Tribeca ’21: Settlers

Dirt-farming on Mars makes Uncle Owen & Aunt Beru’s Tatooine farm look lush and luxurious. However, for Remmy’s family, there is no alternative. Frankly, following undisclosed wars and natural disasters, they are looking to have a reasonably sustainable home. That is probably why mysterious outlaws try to take it for themselves in screenwriter-director Wyatt Rockefeller’s Settlers, which screens as part of this year’s Tribeca Film Festival.

Remmy is happy living with her father Reza and mother Ilsa, even though they never see another soul—and apparently never expect to. Then one fateful day, they find the word “leave” smeared across the environmentally reinforced window of their space-age farm house. Her parents fight hard during the siege that follows, but it tragically ends with a long, awkward period of “occupation.”

The invading Jerry seems to think their homestead was once his family’s property.
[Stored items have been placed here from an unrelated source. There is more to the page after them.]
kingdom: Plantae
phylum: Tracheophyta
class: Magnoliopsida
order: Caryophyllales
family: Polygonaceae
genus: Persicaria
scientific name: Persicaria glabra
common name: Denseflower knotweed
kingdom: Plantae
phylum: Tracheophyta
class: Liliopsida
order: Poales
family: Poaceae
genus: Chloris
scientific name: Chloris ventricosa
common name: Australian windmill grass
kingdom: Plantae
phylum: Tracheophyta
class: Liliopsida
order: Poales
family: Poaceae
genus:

Regardless, he has certainly taken it back. Understandably, Remmy is quite bitter about the situation. Socially withdrawing, she prefers the company of a farm droid. Jerry acts like it is little more than a Roomba vacuuming robot, but Remmy thinks it has more of a persona than that.

Settlers
is indeed Western-influenced science fiction, featuring futuristic homesteaders and outlaws, but it is definitely drawing from the slow, moody, and revisionist variety. Perversely, just about every significant event in the film happens off-screen. Initially, that builds a sense of mystery, but it grows frustrating over time.

However, the production design is truly stand-out award-deserving work. The farm-house and out-buildings look slightly ahead of our current time, but still somewhat lived-in and run-down. We rarely see sf like this. In some ways, the interiors even harken back to the original
Star Wars (we don’t call it “A New Hope” here).

The cast is also strong. Ismael Cruz Cordova keeps us completely off-balance with his intense but unpredictable performance as Jerry. Sofia Boutella probably does the best work we have ever seen from her as Ilsa. As the fatherly Reza, Jonny Lee Miller nicely helps create the family chemistry with her that will be so rudely interrupted. However, Rockefeller’s aesthetic and narrative choices actually make it harder for Brooklynn Prince and Nell Tiger Free to connect as Remmy (aged 9 and 18, respectively).

The pacing could also be described as laborious (when you don’t mind or notice a film taking its sweet time, you call it “meticulous” or “meditative” instead). The ambition and craftsmanship are admirable, but the storytelling needed help. Earning a conflicted mixed review (but not really a recommendation),
Settlers streams through June 23rd as part of this year’s Tribeca Film Festival.